### [文档正文]

* * *

233494it [00:00, 1075915.79it/s]


In [11]:
count_user_view = init_user_view_count_stat(user_view)

233494it [00:00, 878875.31it/s]


## 5.3 构造训练样本

In [12]:

allData = pd.DataFrame()

for shop_id in tqdm(range(1,2001)):
    
    dta = count_user_pay[count_user_pay['shop_id']==shop_id]
    
    fptr = feature_pay_time_rate(dta, 7)
    fptr = fptr[fptr['dt']=='2016-10-24']
    del fptr['dt']
    
    fptm = feature_pay_time_ma(dta)
    fptm = fptm[fptm['dt']=='2016-10-24']
    del fptm['dt']
    
    dta2 = count_user_view[count_user_view['shop_id']==shop_id].sort_values('dt', ascending=False) # 浏览记录数据
    if dta2.shape[0]==0:
        continue
    fvtm = feature_view_time_ma(dta2)
    fvtm = fvtm[fvtm['dt']=='2016-10-24']
    del fvtm['dt']
    
    df = pd.concat([fptr,fptm], axis=1)
    df = pd.concat([df,fvtm], axis=1)

* * *

### [数据集]
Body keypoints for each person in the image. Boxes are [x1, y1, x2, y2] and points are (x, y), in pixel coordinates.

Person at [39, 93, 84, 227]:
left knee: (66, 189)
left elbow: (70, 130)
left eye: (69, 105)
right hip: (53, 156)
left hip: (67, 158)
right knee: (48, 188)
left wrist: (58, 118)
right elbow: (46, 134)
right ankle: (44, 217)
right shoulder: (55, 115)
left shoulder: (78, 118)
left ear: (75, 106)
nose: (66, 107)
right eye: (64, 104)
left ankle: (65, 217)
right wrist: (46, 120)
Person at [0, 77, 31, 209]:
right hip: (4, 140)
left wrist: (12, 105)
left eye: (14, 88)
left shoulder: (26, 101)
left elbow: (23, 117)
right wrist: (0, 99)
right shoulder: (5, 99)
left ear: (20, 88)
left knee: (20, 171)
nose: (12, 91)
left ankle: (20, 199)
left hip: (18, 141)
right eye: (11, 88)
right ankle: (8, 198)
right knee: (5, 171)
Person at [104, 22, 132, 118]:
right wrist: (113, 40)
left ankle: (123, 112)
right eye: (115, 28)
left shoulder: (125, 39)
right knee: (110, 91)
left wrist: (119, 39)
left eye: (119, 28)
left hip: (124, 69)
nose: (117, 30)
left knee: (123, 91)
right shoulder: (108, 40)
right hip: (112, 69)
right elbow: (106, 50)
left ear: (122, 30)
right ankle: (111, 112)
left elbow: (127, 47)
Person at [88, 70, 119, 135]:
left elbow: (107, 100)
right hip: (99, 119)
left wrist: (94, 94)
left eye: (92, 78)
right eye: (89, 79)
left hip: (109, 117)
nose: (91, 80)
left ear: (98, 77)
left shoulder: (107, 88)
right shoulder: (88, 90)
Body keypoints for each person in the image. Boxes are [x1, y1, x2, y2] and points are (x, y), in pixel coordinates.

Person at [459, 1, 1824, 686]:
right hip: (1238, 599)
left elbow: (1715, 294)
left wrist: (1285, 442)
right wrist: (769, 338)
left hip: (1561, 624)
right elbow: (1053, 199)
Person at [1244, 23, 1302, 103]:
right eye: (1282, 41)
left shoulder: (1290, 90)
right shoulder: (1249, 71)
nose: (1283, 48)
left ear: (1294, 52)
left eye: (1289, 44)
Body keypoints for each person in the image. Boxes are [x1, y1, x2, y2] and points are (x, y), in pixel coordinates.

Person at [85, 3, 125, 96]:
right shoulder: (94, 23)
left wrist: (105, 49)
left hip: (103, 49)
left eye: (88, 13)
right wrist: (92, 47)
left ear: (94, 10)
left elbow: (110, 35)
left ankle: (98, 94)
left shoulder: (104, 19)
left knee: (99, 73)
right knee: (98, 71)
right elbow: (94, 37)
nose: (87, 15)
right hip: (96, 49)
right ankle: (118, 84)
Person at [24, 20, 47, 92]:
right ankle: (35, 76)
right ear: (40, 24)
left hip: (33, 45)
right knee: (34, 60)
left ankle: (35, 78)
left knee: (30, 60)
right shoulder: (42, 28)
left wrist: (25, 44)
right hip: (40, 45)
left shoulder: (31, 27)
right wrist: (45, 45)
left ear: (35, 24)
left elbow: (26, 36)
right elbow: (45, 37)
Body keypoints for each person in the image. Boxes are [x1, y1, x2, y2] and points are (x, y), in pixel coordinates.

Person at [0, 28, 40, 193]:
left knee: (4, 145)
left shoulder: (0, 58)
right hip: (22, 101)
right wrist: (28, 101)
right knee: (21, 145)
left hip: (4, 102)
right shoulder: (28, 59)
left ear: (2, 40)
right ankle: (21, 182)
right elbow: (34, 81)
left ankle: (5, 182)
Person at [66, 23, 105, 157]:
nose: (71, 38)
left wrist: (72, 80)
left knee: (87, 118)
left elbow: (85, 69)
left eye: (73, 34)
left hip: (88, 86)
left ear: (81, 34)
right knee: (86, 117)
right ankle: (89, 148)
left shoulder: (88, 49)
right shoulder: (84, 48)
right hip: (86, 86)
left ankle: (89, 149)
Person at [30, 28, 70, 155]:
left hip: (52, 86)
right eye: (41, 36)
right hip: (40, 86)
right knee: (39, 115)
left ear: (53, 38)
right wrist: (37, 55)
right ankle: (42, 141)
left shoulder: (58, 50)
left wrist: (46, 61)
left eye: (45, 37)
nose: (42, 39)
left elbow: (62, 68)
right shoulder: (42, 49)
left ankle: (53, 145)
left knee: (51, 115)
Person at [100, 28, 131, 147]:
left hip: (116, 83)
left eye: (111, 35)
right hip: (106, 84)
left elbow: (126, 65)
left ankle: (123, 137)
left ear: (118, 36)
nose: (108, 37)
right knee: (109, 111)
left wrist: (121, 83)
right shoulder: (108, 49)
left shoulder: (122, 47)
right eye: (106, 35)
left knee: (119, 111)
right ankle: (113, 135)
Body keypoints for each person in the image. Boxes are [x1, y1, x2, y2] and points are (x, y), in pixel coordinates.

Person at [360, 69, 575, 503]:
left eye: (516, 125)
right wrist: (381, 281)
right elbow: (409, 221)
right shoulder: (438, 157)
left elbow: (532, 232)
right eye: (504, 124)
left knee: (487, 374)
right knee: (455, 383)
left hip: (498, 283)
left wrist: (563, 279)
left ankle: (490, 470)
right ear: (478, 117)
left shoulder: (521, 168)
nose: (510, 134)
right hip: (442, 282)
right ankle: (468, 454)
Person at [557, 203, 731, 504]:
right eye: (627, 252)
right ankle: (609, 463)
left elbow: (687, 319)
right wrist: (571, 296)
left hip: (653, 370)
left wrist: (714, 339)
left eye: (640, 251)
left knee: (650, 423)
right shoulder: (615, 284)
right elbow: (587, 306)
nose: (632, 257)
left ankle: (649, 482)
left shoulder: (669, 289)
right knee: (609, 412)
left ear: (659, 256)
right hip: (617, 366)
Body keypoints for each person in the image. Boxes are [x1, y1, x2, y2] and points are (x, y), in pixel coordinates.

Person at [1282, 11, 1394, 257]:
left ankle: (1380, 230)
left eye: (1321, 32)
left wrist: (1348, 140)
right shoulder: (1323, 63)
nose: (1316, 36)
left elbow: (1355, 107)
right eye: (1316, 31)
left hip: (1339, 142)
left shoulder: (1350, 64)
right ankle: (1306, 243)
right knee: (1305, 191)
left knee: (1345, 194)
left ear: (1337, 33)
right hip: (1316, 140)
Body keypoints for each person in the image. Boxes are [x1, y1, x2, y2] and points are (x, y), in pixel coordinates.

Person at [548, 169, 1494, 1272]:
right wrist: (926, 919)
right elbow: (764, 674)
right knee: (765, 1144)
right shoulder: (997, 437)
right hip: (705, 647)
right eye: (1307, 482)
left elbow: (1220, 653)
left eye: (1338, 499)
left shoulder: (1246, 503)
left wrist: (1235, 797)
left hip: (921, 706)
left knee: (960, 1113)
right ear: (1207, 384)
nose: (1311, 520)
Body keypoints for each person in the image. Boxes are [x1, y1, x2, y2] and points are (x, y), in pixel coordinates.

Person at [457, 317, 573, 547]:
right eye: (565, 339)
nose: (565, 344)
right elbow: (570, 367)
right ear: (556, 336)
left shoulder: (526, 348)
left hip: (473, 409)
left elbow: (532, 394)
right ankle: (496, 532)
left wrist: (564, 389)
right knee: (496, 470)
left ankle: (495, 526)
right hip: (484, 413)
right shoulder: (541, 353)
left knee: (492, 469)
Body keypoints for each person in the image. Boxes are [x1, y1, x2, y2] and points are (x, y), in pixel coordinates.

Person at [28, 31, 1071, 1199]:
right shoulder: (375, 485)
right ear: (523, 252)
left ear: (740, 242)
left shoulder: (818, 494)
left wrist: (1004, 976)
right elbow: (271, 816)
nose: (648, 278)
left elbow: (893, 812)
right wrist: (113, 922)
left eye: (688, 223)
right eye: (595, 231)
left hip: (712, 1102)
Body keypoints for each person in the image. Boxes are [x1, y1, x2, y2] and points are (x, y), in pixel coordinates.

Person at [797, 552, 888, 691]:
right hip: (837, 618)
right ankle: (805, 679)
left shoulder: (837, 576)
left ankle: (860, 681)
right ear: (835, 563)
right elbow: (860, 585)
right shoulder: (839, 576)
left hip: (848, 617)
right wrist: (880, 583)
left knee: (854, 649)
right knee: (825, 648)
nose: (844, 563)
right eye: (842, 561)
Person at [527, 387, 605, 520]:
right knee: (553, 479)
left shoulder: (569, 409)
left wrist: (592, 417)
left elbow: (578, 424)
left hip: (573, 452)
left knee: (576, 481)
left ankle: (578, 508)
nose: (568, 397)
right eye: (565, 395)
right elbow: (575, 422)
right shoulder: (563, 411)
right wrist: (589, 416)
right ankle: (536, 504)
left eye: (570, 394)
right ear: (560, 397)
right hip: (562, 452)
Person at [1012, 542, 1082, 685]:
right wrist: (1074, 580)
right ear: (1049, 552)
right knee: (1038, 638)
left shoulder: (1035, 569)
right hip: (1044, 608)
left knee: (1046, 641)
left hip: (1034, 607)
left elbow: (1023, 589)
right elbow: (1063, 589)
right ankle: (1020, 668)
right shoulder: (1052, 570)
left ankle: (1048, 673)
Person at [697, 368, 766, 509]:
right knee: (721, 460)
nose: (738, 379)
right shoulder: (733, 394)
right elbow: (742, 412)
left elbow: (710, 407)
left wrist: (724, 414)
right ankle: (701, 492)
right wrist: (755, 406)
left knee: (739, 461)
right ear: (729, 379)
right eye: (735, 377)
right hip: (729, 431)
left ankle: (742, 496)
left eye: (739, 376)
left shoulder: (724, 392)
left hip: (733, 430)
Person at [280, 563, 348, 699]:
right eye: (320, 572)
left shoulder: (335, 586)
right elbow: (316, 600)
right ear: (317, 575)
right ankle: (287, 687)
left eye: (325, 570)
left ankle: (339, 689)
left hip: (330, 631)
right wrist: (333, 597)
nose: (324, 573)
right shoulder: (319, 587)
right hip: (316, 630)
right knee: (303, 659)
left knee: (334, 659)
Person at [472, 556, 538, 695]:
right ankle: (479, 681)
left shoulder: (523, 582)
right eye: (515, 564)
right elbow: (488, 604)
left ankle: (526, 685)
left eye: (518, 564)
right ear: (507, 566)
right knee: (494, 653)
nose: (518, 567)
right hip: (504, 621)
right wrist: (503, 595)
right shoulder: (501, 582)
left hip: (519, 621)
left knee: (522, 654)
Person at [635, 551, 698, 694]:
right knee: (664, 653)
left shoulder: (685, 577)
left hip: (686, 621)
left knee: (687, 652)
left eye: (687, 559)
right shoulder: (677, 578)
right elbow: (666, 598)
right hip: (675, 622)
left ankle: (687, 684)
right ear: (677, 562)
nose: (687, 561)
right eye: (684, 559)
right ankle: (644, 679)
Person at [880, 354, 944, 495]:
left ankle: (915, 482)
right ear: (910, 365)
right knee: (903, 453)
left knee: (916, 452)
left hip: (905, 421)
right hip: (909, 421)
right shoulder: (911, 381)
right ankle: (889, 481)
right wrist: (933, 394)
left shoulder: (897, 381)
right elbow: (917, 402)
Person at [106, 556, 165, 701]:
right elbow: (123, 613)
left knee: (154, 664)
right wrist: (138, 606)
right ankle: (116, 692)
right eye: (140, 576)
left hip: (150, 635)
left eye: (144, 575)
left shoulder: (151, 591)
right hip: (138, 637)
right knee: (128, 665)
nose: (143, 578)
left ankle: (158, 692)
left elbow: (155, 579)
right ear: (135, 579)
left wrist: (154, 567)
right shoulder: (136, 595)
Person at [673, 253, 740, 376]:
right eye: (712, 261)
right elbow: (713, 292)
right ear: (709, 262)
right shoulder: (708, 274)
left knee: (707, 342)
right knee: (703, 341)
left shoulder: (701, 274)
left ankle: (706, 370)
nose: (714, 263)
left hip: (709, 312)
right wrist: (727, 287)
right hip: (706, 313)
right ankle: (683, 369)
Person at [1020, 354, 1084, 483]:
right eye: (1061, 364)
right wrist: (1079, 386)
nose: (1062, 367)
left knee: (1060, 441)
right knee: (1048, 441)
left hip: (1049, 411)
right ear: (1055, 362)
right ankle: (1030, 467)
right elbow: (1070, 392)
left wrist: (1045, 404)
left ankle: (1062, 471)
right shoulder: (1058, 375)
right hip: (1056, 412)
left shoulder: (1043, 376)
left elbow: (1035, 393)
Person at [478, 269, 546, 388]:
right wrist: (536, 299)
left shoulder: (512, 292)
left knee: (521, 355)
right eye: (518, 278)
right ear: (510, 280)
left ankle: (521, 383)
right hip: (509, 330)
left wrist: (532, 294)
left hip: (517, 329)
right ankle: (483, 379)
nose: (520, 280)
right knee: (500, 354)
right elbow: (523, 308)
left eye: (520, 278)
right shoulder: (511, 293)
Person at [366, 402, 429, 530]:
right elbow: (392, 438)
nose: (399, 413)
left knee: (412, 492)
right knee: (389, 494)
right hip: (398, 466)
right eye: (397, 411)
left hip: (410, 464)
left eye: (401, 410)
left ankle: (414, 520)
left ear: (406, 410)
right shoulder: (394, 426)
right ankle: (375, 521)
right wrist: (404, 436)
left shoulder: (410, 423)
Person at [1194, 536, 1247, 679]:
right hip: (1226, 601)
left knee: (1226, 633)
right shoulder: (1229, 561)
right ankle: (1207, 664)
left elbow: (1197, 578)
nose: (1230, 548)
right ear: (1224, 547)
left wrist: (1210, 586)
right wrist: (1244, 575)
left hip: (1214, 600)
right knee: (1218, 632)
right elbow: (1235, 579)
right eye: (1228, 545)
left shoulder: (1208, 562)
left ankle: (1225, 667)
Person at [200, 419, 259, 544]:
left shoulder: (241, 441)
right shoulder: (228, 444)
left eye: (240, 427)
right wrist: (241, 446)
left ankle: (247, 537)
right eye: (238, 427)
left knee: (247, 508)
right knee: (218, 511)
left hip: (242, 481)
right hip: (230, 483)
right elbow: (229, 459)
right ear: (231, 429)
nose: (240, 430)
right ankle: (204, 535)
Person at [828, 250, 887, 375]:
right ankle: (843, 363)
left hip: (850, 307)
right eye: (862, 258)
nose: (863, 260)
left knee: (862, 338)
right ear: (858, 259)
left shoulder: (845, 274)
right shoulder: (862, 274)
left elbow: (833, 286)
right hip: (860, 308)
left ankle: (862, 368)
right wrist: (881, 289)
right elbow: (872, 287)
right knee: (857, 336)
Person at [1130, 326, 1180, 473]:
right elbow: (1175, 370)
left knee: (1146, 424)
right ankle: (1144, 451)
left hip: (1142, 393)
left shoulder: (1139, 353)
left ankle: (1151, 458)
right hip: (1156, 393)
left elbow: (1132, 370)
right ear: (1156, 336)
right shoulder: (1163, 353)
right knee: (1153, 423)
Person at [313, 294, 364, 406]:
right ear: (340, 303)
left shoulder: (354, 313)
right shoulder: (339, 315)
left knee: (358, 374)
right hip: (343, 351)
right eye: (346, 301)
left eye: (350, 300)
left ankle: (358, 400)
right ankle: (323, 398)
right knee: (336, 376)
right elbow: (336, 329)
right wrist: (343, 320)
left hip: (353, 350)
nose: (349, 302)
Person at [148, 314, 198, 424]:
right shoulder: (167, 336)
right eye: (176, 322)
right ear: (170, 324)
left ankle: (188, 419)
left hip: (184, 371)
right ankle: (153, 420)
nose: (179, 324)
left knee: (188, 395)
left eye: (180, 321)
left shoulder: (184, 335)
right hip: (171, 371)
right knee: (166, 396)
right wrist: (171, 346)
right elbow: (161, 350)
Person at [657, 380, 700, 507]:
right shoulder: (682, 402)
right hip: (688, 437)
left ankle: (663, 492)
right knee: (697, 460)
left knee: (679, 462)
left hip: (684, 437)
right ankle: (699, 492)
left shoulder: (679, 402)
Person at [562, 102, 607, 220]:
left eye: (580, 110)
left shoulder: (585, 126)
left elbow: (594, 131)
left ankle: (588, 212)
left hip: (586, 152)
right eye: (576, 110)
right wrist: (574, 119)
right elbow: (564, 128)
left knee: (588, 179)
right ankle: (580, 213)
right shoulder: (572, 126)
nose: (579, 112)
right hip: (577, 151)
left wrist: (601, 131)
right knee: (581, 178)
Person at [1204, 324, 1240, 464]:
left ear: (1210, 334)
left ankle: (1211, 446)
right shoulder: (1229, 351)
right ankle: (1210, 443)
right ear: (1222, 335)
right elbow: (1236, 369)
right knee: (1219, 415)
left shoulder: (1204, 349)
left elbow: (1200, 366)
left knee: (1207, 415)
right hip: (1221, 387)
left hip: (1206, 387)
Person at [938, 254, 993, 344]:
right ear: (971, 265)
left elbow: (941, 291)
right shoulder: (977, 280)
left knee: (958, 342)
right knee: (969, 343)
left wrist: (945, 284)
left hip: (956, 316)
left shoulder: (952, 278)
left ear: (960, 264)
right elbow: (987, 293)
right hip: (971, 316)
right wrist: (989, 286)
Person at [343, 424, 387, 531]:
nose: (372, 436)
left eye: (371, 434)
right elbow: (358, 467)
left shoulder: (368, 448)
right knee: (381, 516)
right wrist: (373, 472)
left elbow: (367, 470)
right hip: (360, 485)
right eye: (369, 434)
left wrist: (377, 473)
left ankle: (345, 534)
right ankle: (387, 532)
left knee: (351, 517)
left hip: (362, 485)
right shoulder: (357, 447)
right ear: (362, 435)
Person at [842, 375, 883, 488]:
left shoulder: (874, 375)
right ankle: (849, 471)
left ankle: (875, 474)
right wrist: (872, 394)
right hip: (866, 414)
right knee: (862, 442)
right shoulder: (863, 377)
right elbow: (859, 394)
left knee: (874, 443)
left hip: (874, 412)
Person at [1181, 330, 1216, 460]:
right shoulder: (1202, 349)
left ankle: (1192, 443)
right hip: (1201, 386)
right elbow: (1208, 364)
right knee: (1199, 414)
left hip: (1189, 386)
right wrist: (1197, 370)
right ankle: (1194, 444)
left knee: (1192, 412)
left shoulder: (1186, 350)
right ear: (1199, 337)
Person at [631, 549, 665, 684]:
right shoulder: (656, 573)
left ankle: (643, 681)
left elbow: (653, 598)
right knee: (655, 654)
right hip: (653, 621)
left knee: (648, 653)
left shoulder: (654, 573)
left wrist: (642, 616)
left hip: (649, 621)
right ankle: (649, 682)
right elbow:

* * *

### [任务说明]
1. 请返回正文中从"for shop_id in"到"fptm = feature_pay_time_ma(dta)"之间的内容，首尾两处均包括在内。
2. 把正文里以"dta2 = count_user_view"开头的那段代码改写成简要的条目列表，保留其中的主要事实。

### [练习答案]
1.
for shop_id in tqdm(range(1,2001)):
    
    dta = count_user_pay[count_user_pay['shop_id']==shop_id]
    
    fptr = feature_pay_time_rate(dta, 7)
    fptr = fptr[fptr['dt']=='2016-10-24']
    del fptr['dt']
    
    fptm = feature_pay_time_ma(dta)

2.
- 从 count_user_view 中筛选出 shop_id 等于当前 shop_id 的行，按 dt 降序排列，结果存为 dta2（注释标明为浏览记录数据）。
- 如果 dta2 的行数为 0，就跳过当前店铺，进入下一次循环。
- 对 dta2 调用 feature_view_time_ma，结果存为 fvtm。
- 只保留 fvtm 中 dt 等于 '2016-10-24' 的行。
- 删除 fvtm 的 dt 列。